◆ **Supplied passage**:
Surfactants which can be used include nonionic surfactants such as saponin (steroid), alkylene oxide derivatives (e.g., polyethylene glycol, polyethylene glycol/polypropylene glycol condensates, polyethylene glycol alkyl ethers or polyethylene glycol alkylaryl ethers, polyethylene glycol esters, polyethylene glycol sorbitan esters, polyalkylene glycol alkylamines or amides, and polyethylene oxide adducts of silicone), glycidol derivatives (e.g., alkenylsuccinic acid polyglyceride and alkylphenol polyglyceride), fatty acid esters of polyhydric alcohols, and alkyl esters of saccharides; anionic surfactants containing an acidic group (e.g, a carboxyl group, a sulfo group, a phospho group, a sulfate group, and a phosphate group), such as alkylcarboxylic acid salts, alkylsulfonic acid salts, alkylbenzenesulfonic acid salts, alkylnaphthalenesulfonic acid salts, alkylsulfuric acid esters, alkylphosphoric acid esters, N-acyl-N-alkyltaurins, sulfosuccinic acid esters, sulfoalkyl polyoxyethylene alkyl phenyl ethers, and polyoxy ethylene alkyl phosphoric acid esters; amphoteric surfactants such as amino acids, aminoalkylsulfonic acids, aminoalkylsulfuric acid or phosphoric acid esters, alkylbetaines, and amine oxides; and cationic surfactants such as alkylamine salts, aliphatic or aromatic quaternary ammonium salts, heterocyclic quaternary ammonium salts (e.g., pyridinium and imidazolium salts), and aliphatic or heterocyclic phosphonium or sulfonium salts.

◆ **What to do**: Which two salts does the surfactant passage give as examples of heterocyclic quaternary ammonium salts?

◆ **Source material**:
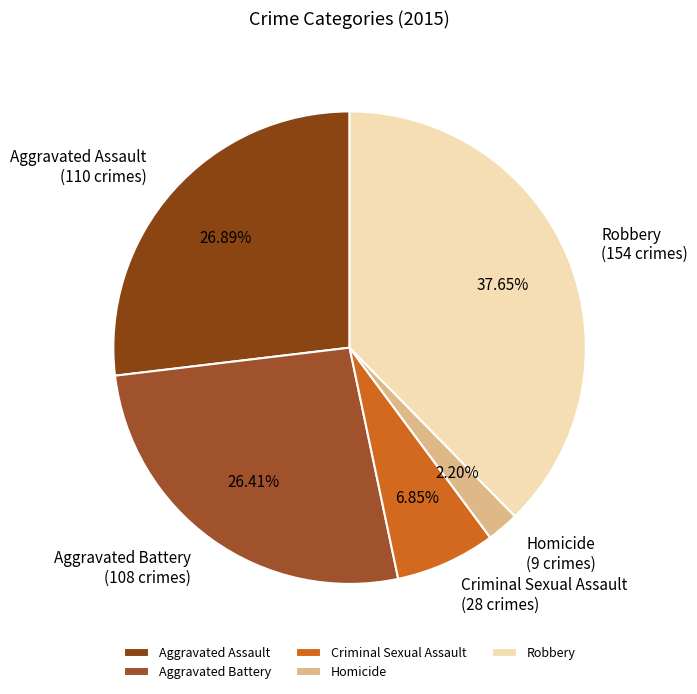

Which category has the smallest portion of the pie?

Homicide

◆ **Written response**: Pyridinium and imidazolium salts.